We have been using target sheets to focus KC both before and within lessons as she is without a teaching assistant in my lessons. There are various general targets that both Lewis and I have set for her to achieve during the lesson. After the lesson both she and I sit down and go through the targets and if we both agree that these targets have been met, we put a big green tick next to the target. We aim to have ticks in all of the boxes and if not, we work towards having them all in there by the next lesson. If all of the targets are met, a positive green slip is sent to her via her tutor tray to recognise the good effort and participation within the lesson.
Hannah Fraser, PE
The targets work really well for OS. It sets clear boundaries of my expectations of him in the lesson. He seems to like the sense of achievement at the end of the lesson if he gets all boxes ticked off. This works well for OS, as I don’t believe he appreciates the importance of school and education. He therefore needs small motivating factors and achievements throughout the day to ensure he is focussed and remains on task.
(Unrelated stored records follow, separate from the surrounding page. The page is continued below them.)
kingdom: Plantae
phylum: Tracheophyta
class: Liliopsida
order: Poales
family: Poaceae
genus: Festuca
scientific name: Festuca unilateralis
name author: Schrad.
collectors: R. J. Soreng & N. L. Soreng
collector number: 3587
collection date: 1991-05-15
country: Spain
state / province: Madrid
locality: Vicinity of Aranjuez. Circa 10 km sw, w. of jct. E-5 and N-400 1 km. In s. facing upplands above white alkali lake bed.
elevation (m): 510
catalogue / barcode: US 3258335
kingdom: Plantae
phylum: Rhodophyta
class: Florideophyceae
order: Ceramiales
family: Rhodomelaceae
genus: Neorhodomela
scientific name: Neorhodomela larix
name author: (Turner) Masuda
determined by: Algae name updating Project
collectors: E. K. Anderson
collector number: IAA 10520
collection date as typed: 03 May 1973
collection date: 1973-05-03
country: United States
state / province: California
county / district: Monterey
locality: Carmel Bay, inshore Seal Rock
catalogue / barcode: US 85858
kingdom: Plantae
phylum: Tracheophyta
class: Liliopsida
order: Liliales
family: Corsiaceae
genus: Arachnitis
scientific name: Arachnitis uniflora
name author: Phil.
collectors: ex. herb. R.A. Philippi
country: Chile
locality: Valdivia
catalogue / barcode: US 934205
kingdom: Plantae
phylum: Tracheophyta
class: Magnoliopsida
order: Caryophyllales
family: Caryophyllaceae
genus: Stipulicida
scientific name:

ML on the other hand, is less responsive to the targets. He is motivated to learn and understands the importance of applying himself in the classroom. He really wants to do well in geography and he is also interested in the subject. ML seems to work better with verbal prompts to ensure he stays on task, as opposed to a check list. This is perhaps easier for me in a year 10 group where the majority of students can remain on task and focussed for prolonged periods of time, this ensures I can ‘keep an eye on’ him and provide verbal prompts and further one-to-one explanation as and when required.